トラックリースバックとは、会社が所有するトラックをリース会社に売却して現金化することで、資金を調達するサービスです。
売却したトラックをリース契約することで継続使用できます。
資金繰りに悩んでいる場合や、トラックを手放したくないものの資金を用意する必要がある場合にはおすすめのサービスです。
ただし、トラックの所有者はリース会社となることに注意が必要です。

トラックリースバックとトラック売却の違い


トラックリースバックと売却には、手元にトラックが残るか残らないかが異なります。
リースバックはトラックを一度売却するものの、同時にリース契約を結ぶことになるため、そのまま使用できます。

一方、売却する場合は新たにトラックを準備しなければなりません。
余っているトラックを売却する分には問題ありませんが、業務に支障をきたすのであれば売却よりもリースバックを選んだほうが良いでしょう。

トラックリースバックを活用するメリット


トラックリースバックを活用することで、様々なメリットを得られます。ここからは、トラックリースバックを活用するメリットについて解説します。

素早くまとまった資金を調達できる

トラックリースバックのメリットとして、素早くまとまった資金を調達できることが挙げられます。
手元の資金が不足していると、トラックの確保や資材の購入、設備投資への対応ができません。
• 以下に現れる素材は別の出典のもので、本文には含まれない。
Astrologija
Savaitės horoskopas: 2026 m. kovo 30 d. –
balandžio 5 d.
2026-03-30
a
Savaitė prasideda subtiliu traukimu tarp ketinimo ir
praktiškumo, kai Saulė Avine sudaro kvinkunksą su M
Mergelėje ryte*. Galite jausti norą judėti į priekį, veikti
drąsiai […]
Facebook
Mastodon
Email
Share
しかし、トラックリースバックを活用すれば突然資金が必要になっても、まとまった資金を用意することが可能です。
ただし、リース会社や契約内容によって審査時間や融資の時間は異なることに注意が必要です。

トラックはそのまま使用できる

所有するトラックを売却する場合、手元の資金を増やせますが、業務に使用するトラックがなくなるため、事業継続が難しくなることがあります。
一方、リースバックであれば、トラックをリース会社へ売却しますが、そのままリース契約を結んで使い続けることが可能です。
トラックを手放すと、業務を続けられなくなってしまいます。
トラックの使用を継続しつつ、資金不足も解消したい場合にはおすすめの資金調達方法です。

自己資本比率が改善する

トラックは、貸借対照表上の分類では固定資産です。
一方で、トラックを購入するために借りた長期借入金(返済期限が1年以上)がある場合には、固定負債として扱われます。
トラックリースバックでリース会社に売却した場合、車両価格は原則帳簿価格で購入することになります。
そのため、車両売却損は発生せず、会計上の損益にも影響しません。

また、トラックが流動化されることでオフバランス化され、企業の資産総額・負債総額が減少し、自己資本比率の改善につながります。
なお、売却後に発生するリース料は経費として処理でき、貸借対照表の資産・負債には該当しません。
このように、財務状況を改善したい場合にはトラックリースバックが役立ちます。

コスト管理・車両管理がしやすくなる

トラックを売却してリース契約にすることで、コスト管理や車両管理がしやすくなるのもメリットです。
トラックを所有していると、税金や保険料など様々なコストが発生します。また、自動車税や自動車重量税も納める必要があります。
一方、「リース料」として一元化すれば、コスト管理の手間を省くことも可能です。

なお、トラックを所有すれば車検やメンテナンスの手間が必要ですが、リースプランによっては車検やメンテナンスなどをリース会社が担ってくれる場合もあります。
こうしたプランを活用すれば、これまで生じていた車両管理の手間を大幅に軽減できます。

銀行融資よりも審査が比較的やさしい

資金調達方法のひとつに銀行からの融資がありますが、トラックリースバックの審査は比較的やさしく、資金を調達しやすいといわれています。
その理由として挙げられるのが、トラックを担保としてリース会社に売却していることです。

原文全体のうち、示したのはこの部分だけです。